O Álvaro Pato viveu anos a fio com a avó Maria e foi o primeiro da geração seguinte a seguir as pisadas do pai e dos tios na resistência. Passou à clandestinidade em 1972. Funcionário do PCP, foi preso em 1973 e violentamente torturado. Recusou-se a responder a quaisquer perguntas. No dia 25 de Abril cumpria pena de prisão em Caxias. No dia 27 de Abril foi um dos primeiros a ser libertados e virou a cara para o lado para não ser apanhado pelas câmaras, porque nunca se sabe. Continua a ser funcionário do PCP e, quando lhe pedem, vai às escolas falar do que foi o fascismo.
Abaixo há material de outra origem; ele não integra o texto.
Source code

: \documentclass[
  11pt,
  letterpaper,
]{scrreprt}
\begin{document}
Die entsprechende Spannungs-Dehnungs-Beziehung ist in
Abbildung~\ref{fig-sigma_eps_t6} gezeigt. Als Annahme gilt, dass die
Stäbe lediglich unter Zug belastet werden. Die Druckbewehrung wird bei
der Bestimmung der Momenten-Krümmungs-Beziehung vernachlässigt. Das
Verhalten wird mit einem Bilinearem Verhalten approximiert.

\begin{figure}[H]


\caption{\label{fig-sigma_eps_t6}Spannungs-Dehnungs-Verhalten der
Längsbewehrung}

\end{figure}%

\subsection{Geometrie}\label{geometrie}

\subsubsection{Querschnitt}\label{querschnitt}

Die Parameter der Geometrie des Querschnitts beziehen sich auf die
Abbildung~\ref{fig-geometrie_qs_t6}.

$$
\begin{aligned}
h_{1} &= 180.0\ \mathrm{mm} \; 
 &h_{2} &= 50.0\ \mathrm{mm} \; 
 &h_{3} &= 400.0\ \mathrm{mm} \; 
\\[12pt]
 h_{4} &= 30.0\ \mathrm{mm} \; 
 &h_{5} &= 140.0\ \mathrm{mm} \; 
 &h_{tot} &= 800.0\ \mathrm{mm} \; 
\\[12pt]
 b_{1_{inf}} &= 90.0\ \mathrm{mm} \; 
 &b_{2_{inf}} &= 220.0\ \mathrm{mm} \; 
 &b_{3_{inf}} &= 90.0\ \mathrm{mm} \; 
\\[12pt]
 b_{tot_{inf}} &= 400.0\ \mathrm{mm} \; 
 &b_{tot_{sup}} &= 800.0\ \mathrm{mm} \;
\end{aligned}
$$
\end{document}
A experiência de Luz Obscura foi, de alguma forma, para os três filhos de Octávio, uma catarse do sofrimento passado. Esse é um outro e menos visível mérito, ainda que não cinematográfico, do trabalho de Susana de Sousa Dias.
A mão por detrás da câmara
Susana de Sousa Dias de Macedo nasceu em Lisboa, filha de Maria Helena Grilo de Sousa Dias e de António Luís Ernesto de Macedo. Tem um Doutoramento em Belas-Artes (Audiovisuais), um mestrado em Estética e Filosofia de Arte, e uma licenciatura em Pintura. Concluiu o curso de Cinema da Escola Superior de Teatro e Cinema e estudou música no Conservatório Nacional.
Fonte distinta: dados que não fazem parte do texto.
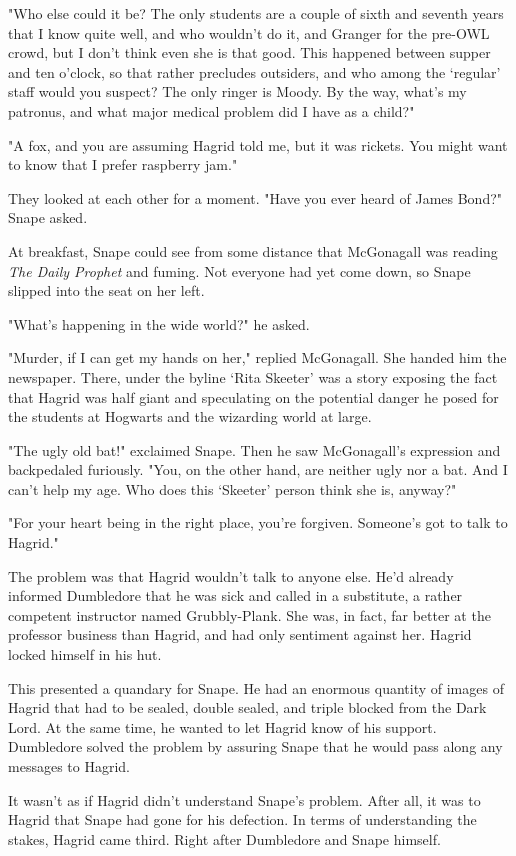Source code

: "Who else could it be? The only students are a couple of sixth and seventh years that I know quite well, and who wouldn't do it, and Granger for the pre-OWL crowd, but I don't think even she is that good. This happened between supper and ten o'clock, so that rather precludes outsiders, and who among the `regular' staff would you suspect? The only ringer is Moody. By the way, what's my patronus, and what major medical problem did I have as a child?"

"A fox, and you are assuming Hagrid told me, but it was rickets. You might want to know that I prefer raspberry jam."

They looked at each other for a moment. "Have you ever heard of James Bond?" Snape asked.

At breakfast, Snape could see from some distance that McGonagall was reading \emph{The Daily Prophet} and fuming. Not everyone had yet come down, so Snape slipped into the seat on her left.

"What's happening in the wide world?" he asked.

"Murder, if I can get my hands on her," replied McGonagall. She handed him the newspaper. There, under the byline `Rita Skeeter' was a story exposing the fact that Hagrid was half giant and speculating on the potential danger he posed for the students at Hogwarts and the wizarding world at large.

"The ugly old bat!" exclaimed Snape. Then he saw McGonagall's expression and backpedaled furiously. "You, on the other hand, are neither ugly nor a bat. And I can't help my age. Who does this `Skeeter' person think she is, anyway?"

"For your heart being in the right place, you're forgiven. Someone's got to talk to Hagrid."

The problem was that Hagrid wouldn't talk to anyone else. He'd already informed Dumbledore that he was sick and called in a substitute, a rather competent instructor named Grubbly-Plank. She was, in fact, far better at the professor business than Hagrid, and had only sentiment against her. Hagrid locked himself in his hut.

This presented a quandary for Snape. He had an enormous quantity of images of Hagrid that had to be sealed, double sealed, and triple blocked from the Dark Lord. At the same time, he wanted to let Hagrid know of his support. Dumbledore solved the problem by assuring Snape that he would pass along any messages to Hagrid.

It wasn't as if Hagrid didn't understand Snape's problem. After all, it was to Hagrid that Snape had gone for his defection. In terms of understanding the stakes, Hagrid came third. Right after Dumbledore and Snape himself.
Entre os seus trabalhos contam-se Natureza Morta (Prémio Atalanta Doclisboa 2006, Prémio de Mérito Taiwan DFF), 48 (Grand Prix Cinéma du Réel 2010, Prémio FIPRESCI DokLeipzig 2010, Opus Bonum Award, entre muitos outros), e Natureza Morta|Stilleben(instalação em 3 canais, estreada no MNAC-Museu do Chiado). Luz Obscura é o seu filme mais recente.
Os seus trabalhos têm sido mostrados internacionalmente em festivais de cinema, espaços e exposições de arte tais como Documenta 14, PhotoEspaña, Viennale, Sarajevo IFF, Torino IFF, Visions du Réel, Festival de Cinema Independente Mar de Plata, IndieLisboa, Pacific Film Archive, Harvard Film Archive, Arsenal Institut für Filmund Videokunst, Berlim, Tabakalera, San Sebastian, Instituto de Arte Contemporânea de Londres, Museu de Arte Contemporânea do Ceará, entre outros.
Foi artista convidada no Robert Flaherty Film Seminar, Nova Iorque, em 2012. No mesmo ano formou um colectivo que dirigiu o Doclisboa, Festival Internacional de Cinema por duas edições consecutivas (2012 e 2013), abrindo novas categorias como Cinema de Urgência, Verdes Anos e Passagens (documentário e arte contemporânea).
É professora na Faculdade de Belas-Artes de Lisboa. Vive com o historiador e investigador Ansgar Shäffer, com quem fundou a produtora Kintop.